İstanbul'dan 8 yıl önce kandırılarak dağa götürülen oğlu Fatih için eylem yapan baba Abdullah Demir de kimi zaman eşi Sevdet Demir ile kimi zaman da tek başına eyleme katıldığını anlattı.
Çadırdaki annelerle omuz omuza bu mücadeleyi sürdürdüklerini ifade eden Demir, "Oğlum İstanbul'a 8 yıl önce iş için gitti, orada kandırarak götürdüler. Herkese sesleniyorum, gelin bize destek olun, bu zalimlerin elinden çocukları kurtaralım. Bugün bizim başımıza gelen yarın sizin başınıza gelebilir." dedi.
Evlat acısının büyük olduğunu, bu acıya katlanmakta zorlandıklarını belirten Demir, çocukları için yaz kış demeden nöbetlerine devam ettiklerini dile getirdi.
Demir, "Çocuklarımızdan 45'i geldi, devletimiz anne babalarına teslim etti.
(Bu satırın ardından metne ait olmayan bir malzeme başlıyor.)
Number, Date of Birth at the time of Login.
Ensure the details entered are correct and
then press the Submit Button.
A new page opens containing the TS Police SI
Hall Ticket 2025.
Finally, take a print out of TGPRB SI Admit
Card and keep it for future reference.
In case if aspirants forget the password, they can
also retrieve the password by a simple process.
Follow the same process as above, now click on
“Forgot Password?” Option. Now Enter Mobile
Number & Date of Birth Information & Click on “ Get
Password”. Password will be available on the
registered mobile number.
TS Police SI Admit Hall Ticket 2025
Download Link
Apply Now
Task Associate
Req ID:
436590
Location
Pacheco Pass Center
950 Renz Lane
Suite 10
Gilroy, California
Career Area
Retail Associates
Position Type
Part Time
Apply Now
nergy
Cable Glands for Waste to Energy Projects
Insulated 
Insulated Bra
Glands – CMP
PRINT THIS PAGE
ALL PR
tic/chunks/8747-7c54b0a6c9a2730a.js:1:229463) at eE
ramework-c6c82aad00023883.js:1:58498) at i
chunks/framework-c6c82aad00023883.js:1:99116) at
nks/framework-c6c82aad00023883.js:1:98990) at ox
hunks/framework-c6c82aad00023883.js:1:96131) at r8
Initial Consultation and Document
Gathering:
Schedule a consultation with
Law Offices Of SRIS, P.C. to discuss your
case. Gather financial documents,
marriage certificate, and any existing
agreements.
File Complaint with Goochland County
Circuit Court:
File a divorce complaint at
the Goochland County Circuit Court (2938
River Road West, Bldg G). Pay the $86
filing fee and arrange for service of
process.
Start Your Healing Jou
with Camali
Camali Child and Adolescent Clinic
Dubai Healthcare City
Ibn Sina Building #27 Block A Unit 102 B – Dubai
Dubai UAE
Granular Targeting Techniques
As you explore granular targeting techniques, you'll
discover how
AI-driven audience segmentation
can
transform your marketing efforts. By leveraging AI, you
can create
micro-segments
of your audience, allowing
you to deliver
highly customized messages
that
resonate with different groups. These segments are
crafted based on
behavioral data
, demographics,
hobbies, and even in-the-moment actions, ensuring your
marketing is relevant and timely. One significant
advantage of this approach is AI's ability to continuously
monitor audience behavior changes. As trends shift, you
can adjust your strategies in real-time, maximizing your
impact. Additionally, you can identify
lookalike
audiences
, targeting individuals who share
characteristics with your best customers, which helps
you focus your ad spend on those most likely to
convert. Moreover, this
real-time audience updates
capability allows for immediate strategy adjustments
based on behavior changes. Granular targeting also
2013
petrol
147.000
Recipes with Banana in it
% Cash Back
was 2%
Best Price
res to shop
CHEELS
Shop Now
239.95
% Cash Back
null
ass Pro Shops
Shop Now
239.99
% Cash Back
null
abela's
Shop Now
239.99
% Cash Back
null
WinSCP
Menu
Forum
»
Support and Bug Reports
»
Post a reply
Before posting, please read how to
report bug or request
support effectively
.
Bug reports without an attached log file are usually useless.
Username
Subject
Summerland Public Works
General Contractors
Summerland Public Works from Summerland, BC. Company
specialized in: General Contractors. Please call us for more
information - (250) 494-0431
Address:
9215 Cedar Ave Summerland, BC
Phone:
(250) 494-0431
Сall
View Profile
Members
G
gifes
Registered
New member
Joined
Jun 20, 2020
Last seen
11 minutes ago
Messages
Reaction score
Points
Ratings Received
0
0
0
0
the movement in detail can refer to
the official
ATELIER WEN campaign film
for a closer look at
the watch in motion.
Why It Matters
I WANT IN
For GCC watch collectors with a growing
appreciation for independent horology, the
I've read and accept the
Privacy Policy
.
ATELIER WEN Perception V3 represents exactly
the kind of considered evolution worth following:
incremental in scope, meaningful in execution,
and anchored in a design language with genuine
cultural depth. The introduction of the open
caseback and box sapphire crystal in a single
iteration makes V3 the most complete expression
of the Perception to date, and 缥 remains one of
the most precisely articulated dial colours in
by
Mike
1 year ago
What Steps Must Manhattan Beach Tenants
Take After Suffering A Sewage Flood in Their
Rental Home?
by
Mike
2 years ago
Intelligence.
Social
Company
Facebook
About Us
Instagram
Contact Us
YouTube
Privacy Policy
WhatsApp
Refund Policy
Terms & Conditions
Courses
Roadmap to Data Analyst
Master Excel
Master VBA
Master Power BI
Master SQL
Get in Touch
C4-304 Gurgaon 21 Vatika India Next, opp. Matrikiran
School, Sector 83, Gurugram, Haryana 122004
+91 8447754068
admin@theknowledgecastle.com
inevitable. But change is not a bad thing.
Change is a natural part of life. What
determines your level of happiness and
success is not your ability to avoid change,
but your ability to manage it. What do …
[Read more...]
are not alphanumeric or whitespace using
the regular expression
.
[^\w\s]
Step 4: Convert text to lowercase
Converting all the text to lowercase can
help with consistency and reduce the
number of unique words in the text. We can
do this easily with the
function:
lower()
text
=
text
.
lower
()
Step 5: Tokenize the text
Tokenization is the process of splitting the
Allah devletimizden ve Cumhurbaşkanımızdan razı olsun, Allah devletimizi başımızdan eksik etmesin. Çocuğumuzu HDP'den istiyoruz. Çocuklarımızı kandırdılar, götürdüler." ifadelerini kullandı.
"Evlat acısı başka bir şeye benzemez"
Diyarbakır'dan 8 yıl önce 13 yaşında dağa kaçırılan oğlu Mehmet için eyleme katılan baba Nihat Aydın ise yıllardır evlat hasreti çektiğini, bu hasretin bir an önce sona ermesini temenni ettiğini söyledi.
Bir baba olarak yıllardır evlat nöbetinde yer aldığını, oğlunu almadan mücadelesinden vazgeçmeyeceğini anlatan Aydın, sözlerini şöyle sürdürdü:
"Daha önce gözlük kullanmıyordum. Üzüntü ve kederden dolayı gözüme tansiyon vurdu. Bir gözümün neredeyse yüzde 60'ını kaybettim. Evlat acısı başka bir şeye benzemez. Dağa kaçırılan çocuklar, hep gariban ailelerin çocukları. 3 Eylül'de bizi seven herkesin yanımızda olmasını, destek vermesini istiyoruz."
"Dağdaki çocukların hepsini indireceğiz"
Siirt'ten 8 yıl önce kandırılarak dağa götürülen oğlu Sedat için eylemde yer alan baba Aydın Dağtekin de evlatları için sonuna kadar mücadele edeceklerini kaydetti.
Dağtekin, 3 Eylül'de herkesi çadıra beklediklerini dile getirerek, "Dağdaki çocukların hepsini indireceğiz, annelerine, babalarına kavuşturacağız." diye konuştu.